We’ve won him over. But it took my husband pulling out a bank statement and showing him, “This is how much she’s earning and you want me to stay in an office eight hours a day for what?” We had to have some conversations like that. By and large, I really do think that I have been so fortunate to be surrounded by people who share that same sense of vision and drive. One of my best friends is a food blogger and she’s unlocking the boss level. It’s just like a Mario game when you were a kid. You beat one level and it’s like, we gotta to beat the next level. It’s gamifying the process. It’s enjoying the journey. It’s loving the work that it is.
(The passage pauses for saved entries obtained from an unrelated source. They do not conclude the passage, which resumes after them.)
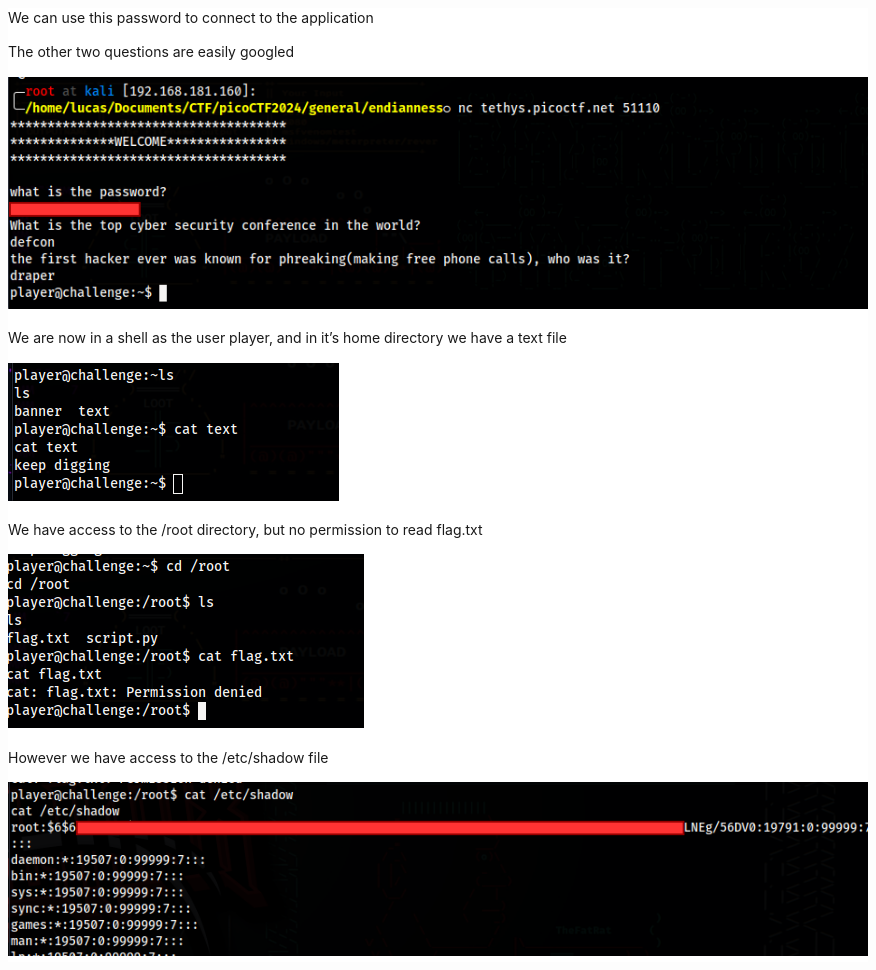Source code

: We can use this password to connect to the application

The other two questions are easily googled

![General](picoCTF2024/General25.png)

We are now in a shell as the user player, and in it’s home directory we have a text file


![General](picoCTF2024/General27.png)

We have access to the /root directory, but no permission to read flag.txt

![General](picoCTF2024/General28.png)

However we have access to the /etc/shadow file

![General](picoCTF2024/General29.png)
The destination, like, why would you spend hours beating a video game? Because it’s fun. It almost loses that tangible value. But the process itself is so enjoyable. Unlocking that next accomplishment is so enjoyable, so that’s a real motivating factor for me. Also, I don’t know, maybe it’s my personality. Maybe it’s the way that I say things, but very rarely do I get pushback from people on anything, because I will look you in the eye and I’ll tell you, “This is what I’m doing.” Maybe there’s just not a lot of room for people to question that. But I haven’t had to deal with a lot of sexism. I haven’t had to deal with a lot of misogyny and maybe it’s happening behind my back, but people aren’t saying that to my face, because I don’t think they’d want to see what would happen if they did.
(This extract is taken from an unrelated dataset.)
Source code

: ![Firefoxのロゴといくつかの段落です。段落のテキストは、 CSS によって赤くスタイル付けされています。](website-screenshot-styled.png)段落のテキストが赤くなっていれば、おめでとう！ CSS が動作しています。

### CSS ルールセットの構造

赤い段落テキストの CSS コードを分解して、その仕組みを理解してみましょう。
Even though I’m nice, I have a scary face. I hear it all the time like, “Ooh, you’re intimidating.” I think when you know what you want, it is intimidating to people. Maybe that’s why I’m considered terrifyingly driven, because it’s not common to see that drive on display and it can be a little bit alarming to people when we’re used to being told to play small, or to be reserved and quiet.
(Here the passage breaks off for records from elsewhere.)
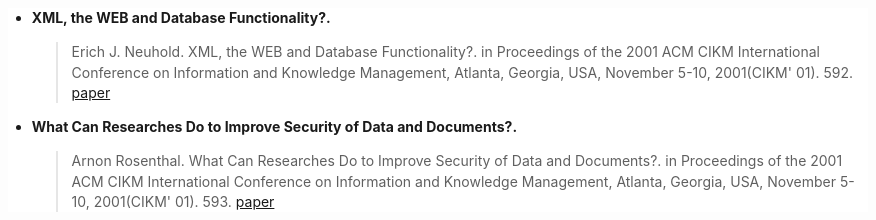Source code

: 
- **XML, the WEB and Database Functionality?.**
    > Erich J. Neuhold. XML, the WEB and Database Functionality?. in Proceedings of the 2001 ACM CIKM International Conference on Information and Knowledge Management, Atlanta, Georgia, USA, November 5-10, 2001(CIKM' 01). 592. [paper](https://doi.org/10.1145/502585.502702)


- **What Can Researches Do to Improve Security of Data and Documents?.**
    > Arnon Rosenthal. What Can Researches Do to Improve Security of Data and Documents?. in Proceedings of the 2001 ACM CIKM International Conference on Information and Knowledge Management, Atlanta, Georgia, USA, November 5-10, 2001(CIKM' 01). 593. [paper](https://doi.org/10.1145/502585.502703)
[1:05:03] Nathan: I love it. The moment that Haley on the ConvertKit team ,who you’ve known for a while, introduced us, I was like, “Oh, we’re going to be friends.” Just that level of ambition and then a clear methodical process to get there. We don’t know all the steps that it’s going to take, but we know the next two or three steps and we’ll learn more as it goes. Yeah, thank you so much for sharing all of this and I’m really excited to see how you build it.
[1:05:36] Susie: Hey, man. Me too.
[1:05:39] Nathan: Where should people go to buy your product?
[1:05:41] SB: You can find us at heygrillhey.com. We have over 600 barbecue and grilling recipes to help you cook better barbecue at home. But we also have The Grill Squad, which like I said, is my online barbecue community. If you’re ready to take things to the next level and you want to really dive in, we have 12 different classes to help you cook better food at home. Also, there’s an apron when you join. We’ll send you an apron with patches. As you take the classes and pass them off and post about them in our group, we’ll send you a new patch. It’s like barbecue boy scouts. It’s the funnest thing ever.
[1:06:14] Nathan: I love it.
[1:06:15] Susie: Then we have our line of barbecue seasonings and sauces. This year’s been really fun. We’re rolling out limited edition seasonal kits. Right now, we have a ham kit for your Easter hams. We do turkey kits around Thanksgiving time. We’re going to do some gift kits that are available for Mother’s Day and Father’s Day. We have a wing kit that I am very excited about for a smoke fried wings. Anyway, so lots of fun stuff happening all of the time.
[1:06:43] NB: I love it. Well, Susie, thanks so much for coming on.
[1:06:46] SB: Yeah, thanks for having me.